Alors que certains députés, comme Kassem Hachem, ont appuyé cette demande, et que le député Gebran Bassil a suggéré une recommandation du Parlement en faveur de la levée de la subvention, le chef du Législatif Nabih Berry s’est empressé de souligner qu’une telle demande ne relève pas de la responsabilité de la Chambre, mais du gouvernement.

Les députés, notamment Nadim Gemayel (Kataëb) et Achraf Rifi (bloc le Renouveau) ont également proposé que l’aide soit plutôt remise directement aux citoyens, soulignant que la subvention actuelle bénéficie surtout aux importateurs et commerçants.

Waël Bou Faour, lui, prône le remplacement de la subvention de la farine par des cartes alimentaires distribuées aux familles les plus démunies. Il note aussi que le Liban produit 200.000 tonnes de blé par an, précisant cependant que ce blé est "dur" et que les graines devraient être remplacées par des graines produisant du blé plus "souple", ce qui permettra au Liban de produire le tiers de ses besoins. Il dénonce dans ce cadre l’absence de toute initiative de l’État pour produire du blé et soutenir la "souveraineté alimentaire" du Liban.

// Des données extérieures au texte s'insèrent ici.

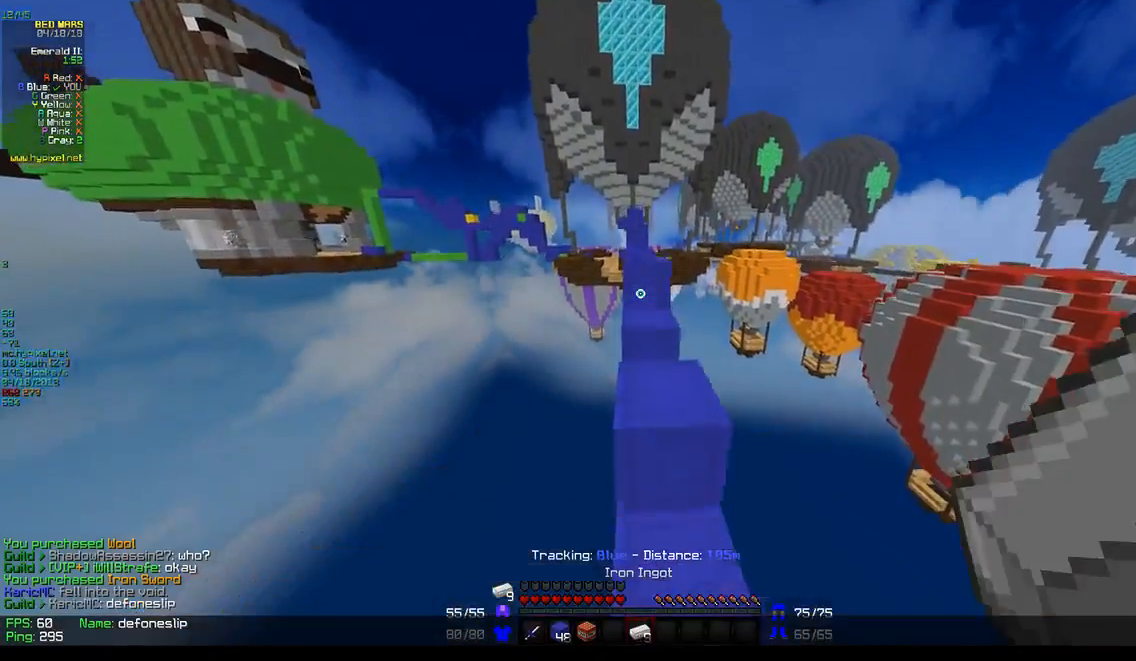
{"keys": ["w"], "mouse": [], "events": []}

L’appui à l’agriculteur libanais pour qu’il plante du blé a également été réclamé par le député Élias Jradi (contestation).

Le ministre Salam

Durant la séance, le président de la commission des Finances et du Budget Ibrahim Kanaan a posé au ministre Salam les questions que les députés avaient soulevées, relatives notamment aux prérogatives que le texte accordait à la direction générale des graines au ministère de l’Économie pour ouvrir des crédits, et distribuer la farine.

M. Salam a indiqué avoir hérité du précédent gouvernement les politiques de subvention qui ont dépensé des millions, ajoutant que le prêt obtenu par le Liban est en fait bonifié, et avait été demandé par plusieurs autres pays. En vertu de ce prêt, la subvention serait de 8.000 livres pour un dollar au lieu de 1.500, ce qui élèverait le prix du paquet de pain de 15.000 livres à 27.000 livres.

Le député Georges Okaïs (FL) a alors demandé à M. Salam quel serait le prix du paquet de pain si la subvention est totalement levée. Le ministre a répondu: 30.000 ou 35.000 livres.

Dans un point de presse en marge de la séance, le ministre Salam a annoncé que le Liban va recevoir 50.000 tonnes de blé au cours des deux prochaines semaines, et que la situation devrait bientôt s’améliorer. Il a expliqué qu’un mécanisme a été mis en place pour contrôler la distribution et l’utilisation du blé.

En attendant, les files continuent de s’allonger devant les boulangeries, comme les queues interminables que les citoyens libanais ont dû subir avant la levée des subventions sur certains produits alimentaires ou sur l’essence.